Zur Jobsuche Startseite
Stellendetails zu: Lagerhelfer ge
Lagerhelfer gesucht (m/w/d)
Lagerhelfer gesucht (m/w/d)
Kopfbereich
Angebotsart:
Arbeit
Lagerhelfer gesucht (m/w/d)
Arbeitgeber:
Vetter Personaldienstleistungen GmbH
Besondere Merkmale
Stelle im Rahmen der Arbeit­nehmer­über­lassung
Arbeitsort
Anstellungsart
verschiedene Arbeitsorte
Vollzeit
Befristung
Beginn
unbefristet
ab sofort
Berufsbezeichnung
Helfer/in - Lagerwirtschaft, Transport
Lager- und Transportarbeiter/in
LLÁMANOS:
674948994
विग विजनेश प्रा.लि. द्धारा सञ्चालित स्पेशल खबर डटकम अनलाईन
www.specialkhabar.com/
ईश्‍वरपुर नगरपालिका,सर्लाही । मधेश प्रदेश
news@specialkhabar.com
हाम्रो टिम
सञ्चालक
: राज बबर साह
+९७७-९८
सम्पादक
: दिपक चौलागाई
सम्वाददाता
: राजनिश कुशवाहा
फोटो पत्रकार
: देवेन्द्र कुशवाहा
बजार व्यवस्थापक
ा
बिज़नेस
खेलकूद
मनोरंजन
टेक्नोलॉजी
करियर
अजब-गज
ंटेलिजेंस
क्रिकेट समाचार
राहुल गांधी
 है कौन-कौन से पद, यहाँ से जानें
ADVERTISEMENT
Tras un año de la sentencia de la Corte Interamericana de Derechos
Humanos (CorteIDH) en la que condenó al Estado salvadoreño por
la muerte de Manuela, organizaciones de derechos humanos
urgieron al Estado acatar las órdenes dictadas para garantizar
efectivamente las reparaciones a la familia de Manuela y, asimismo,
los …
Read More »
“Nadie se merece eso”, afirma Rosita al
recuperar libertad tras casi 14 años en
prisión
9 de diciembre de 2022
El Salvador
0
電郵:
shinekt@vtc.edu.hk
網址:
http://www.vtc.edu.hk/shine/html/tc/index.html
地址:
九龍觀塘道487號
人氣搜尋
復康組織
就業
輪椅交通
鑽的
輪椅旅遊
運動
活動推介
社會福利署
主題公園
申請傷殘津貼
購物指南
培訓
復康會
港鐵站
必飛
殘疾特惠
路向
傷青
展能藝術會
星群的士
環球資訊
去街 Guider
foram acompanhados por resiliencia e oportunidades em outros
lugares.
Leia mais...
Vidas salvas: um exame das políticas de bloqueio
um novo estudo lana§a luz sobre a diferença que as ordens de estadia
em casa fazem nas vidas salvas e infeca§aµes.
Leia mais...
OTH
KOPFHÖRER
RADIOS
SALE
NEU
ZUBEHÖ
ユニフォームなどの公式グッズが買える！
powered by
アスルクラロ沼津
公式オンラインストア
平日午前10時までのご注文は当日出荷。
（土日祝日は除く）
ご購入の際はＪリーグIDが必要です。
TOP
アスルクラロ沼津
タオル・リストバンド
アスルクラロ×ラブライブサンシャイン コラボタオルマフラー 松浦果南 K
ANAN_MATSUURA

++++++

• [THE TASK]: Collect every line above that contains the word "specialkhabar".

• [FINISHED TASK]:
www.specialkhabar.com/
news@specialkhabar.com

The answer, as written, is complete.